Document excerpt ::
▼▼▼

# Best Roofing Material for a flat roof?



## Preach_2 (Mar 17, 2009)

I built a new porch with a flat roof that slopes 4" in 15 feet and am wondering the best type of roof to use on it? I am located in the midwest (Kansas City) and we do get our share of rain and snow. Every roofer I have talked with is promoting a different product and cutting down the other guys and the prices are ranging all over from $575.00 to $2,400.00. The $575.00 is for a torch down and the $2,400.00 is for an IB Roof System that consists of an 80 mil PVC Membrane. The roof is 11.5 feet wide by 17 feet long but that does not include the sidewall flashing or part that will run up onto the existing wood shingled roof that has a 6/12 pitch.

Any advice you can give me will really be appreciated.


----------



## Grumpy (Dec 12, 2003)

There really are no "best" systems when it comes to flat roof since every system has its' place. 

http://reliableamerican.us/articles/frequently-asked-flat-roofing-questions.html Kind of short compared to my usual write-ups but there is some basic advice on choosing a low slope roof system.

To elaborate, what's more important that the roof type to be installed is the roofer installing it. Everyone has their favorites. I have a few favorites that depend on the situation and there are pros and cons to each. 

I can tell you to be weary, very weary of the $500 price. That just doesn't seem like enough. 3 squares of materials for a 10 year modified bitumen roof are approximately $250, plus shingles for tie in maybe another $75. How much are you going to pay the workers? $5 an hour? C'mon. Be very careful with this contracotr, if he is even a legitimate contractor, and exercise your due dilligence with extreme caution.

Furthermore, more information about a torch down roof system and an IB roof system is needed. For example torch down can be installed to a 10 year spec or a 15 year spec or a 20 year spec? which one is it? IB, although I am not very familair, I believe has the same system ratings 10,15,20... what changes is the manner in which it is installed. A 10 year modified bitumen is a base sheet and a smooth cap sheet while a 20 year modified bitumen is a double base sheet, smooth mid ply and granulated cap. There's just too much gray area to compare apples to apples.

80 mil PVC single ply roof membrane will last a lifetime. The wood you just built will rott before the roof fails, if properly installed. I can say that while I do not install IB, I do install PVC and if I were to roof this porch with an 80 mill pvc membrane I would be in the same ball park as the other roofer, probaby slightly less but I don't know enough so am really just guessing.

▲▲▲

Goal of the exercise ::
According to the flat roof thread, what layers make up a 20 year modified bitumen roof?

Stored entries ::
▼▼▼

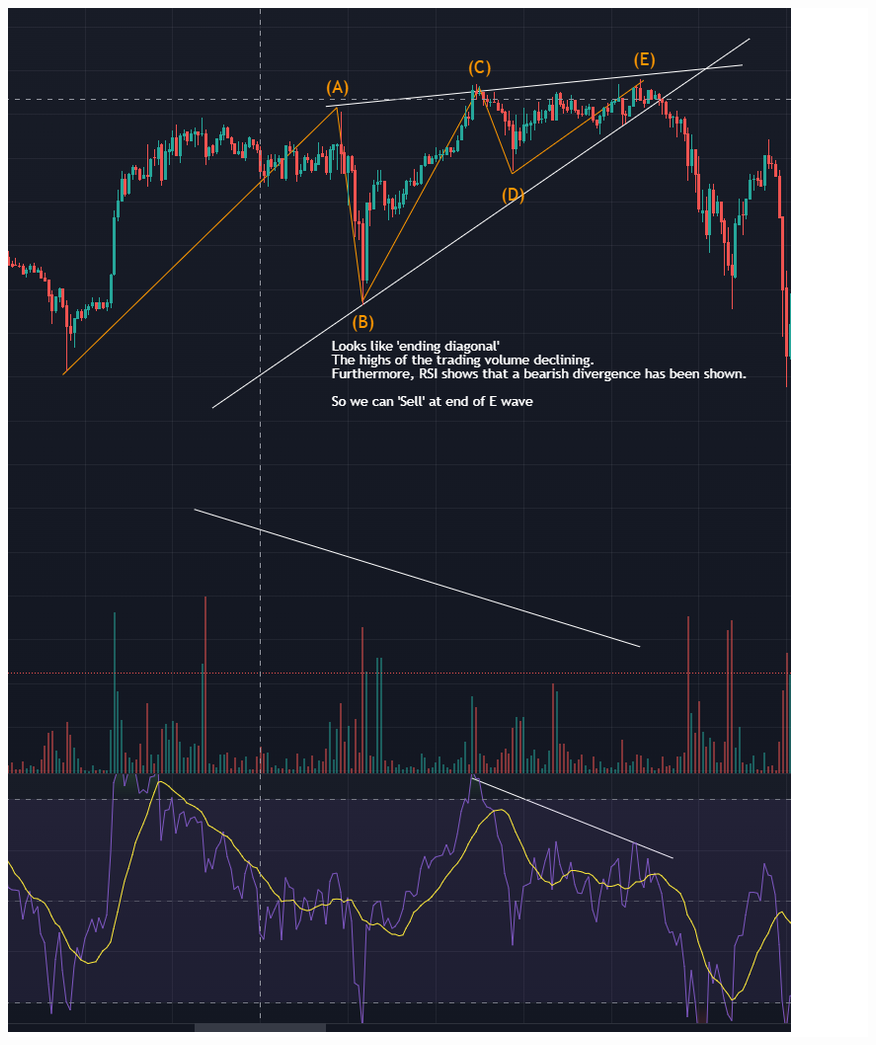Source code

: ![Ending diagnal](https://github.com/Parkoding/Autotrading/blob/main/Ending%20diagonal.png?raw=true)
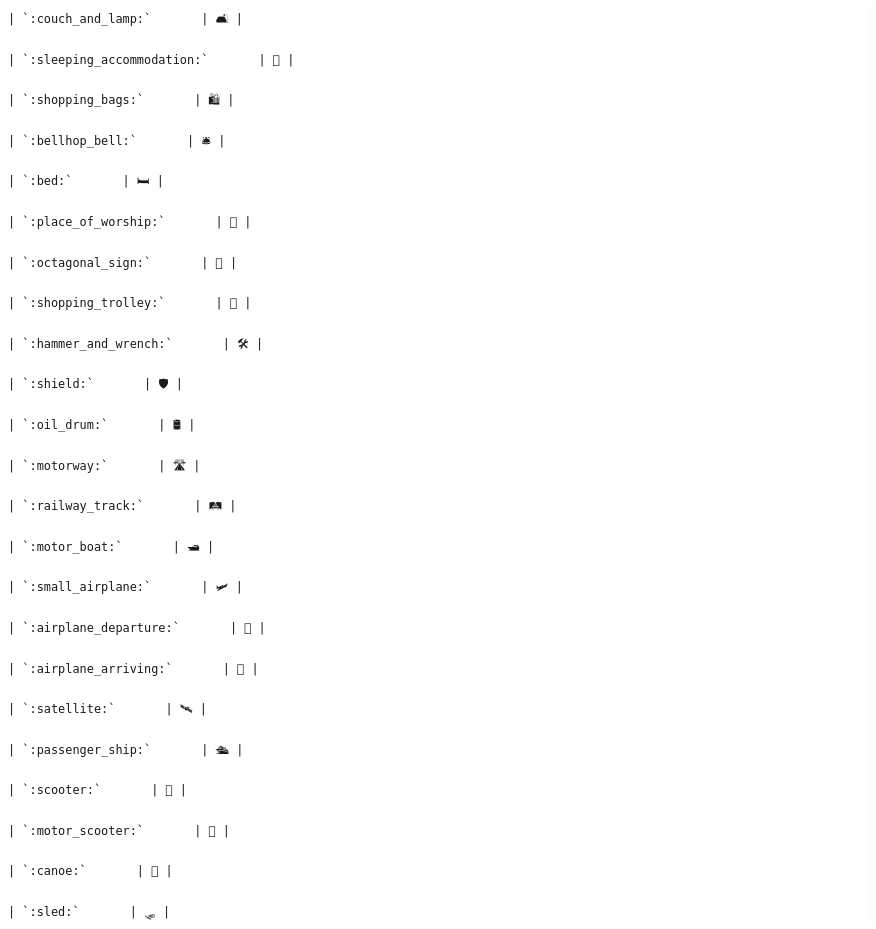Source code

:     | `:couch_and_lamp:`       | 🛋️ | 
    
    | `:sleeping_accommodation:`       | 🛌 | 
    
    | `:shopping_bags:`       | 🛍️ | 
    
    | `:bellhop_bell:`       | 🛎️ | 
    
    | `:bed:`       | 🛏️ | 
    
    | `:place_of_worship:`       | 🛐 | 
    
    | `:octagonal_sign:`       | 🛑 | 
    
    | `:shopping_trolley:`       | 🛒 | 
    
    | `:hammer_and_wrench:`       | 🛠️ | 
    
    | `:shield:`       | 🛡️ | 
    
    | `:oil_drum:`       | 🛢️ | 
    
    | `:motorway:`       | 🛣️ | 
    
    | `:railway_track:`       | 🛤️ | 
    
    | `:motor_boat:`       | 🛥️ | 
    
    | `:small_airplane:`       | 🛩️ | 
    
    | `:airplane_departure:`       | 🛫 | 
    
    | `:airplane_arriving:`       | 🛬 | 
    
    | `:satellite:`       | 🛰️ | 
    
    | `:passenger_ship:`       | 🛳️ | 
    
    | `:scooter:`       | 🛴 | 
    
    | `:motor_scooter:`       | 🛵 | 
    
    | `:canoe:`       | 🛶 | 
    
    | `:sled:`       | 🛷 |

▲▲▲
▼▼▼

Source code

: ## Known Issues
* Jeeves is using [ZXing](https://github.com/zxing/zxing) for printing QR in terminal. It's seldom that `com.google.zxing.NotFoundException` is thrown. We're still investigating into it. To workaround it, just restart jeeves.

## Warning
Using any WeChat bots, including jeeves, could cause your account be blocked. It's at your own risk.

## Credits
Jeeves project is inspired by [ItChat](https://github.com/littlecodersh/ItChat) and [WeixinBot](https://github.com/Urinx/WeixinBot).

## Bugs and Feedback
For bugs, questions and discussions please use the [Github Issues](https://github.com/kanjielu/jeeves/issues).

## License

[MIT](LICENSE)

▲▲▲

Solution to this exercise ::
A double base sheet, a smooth mid ply, and a granulated cap.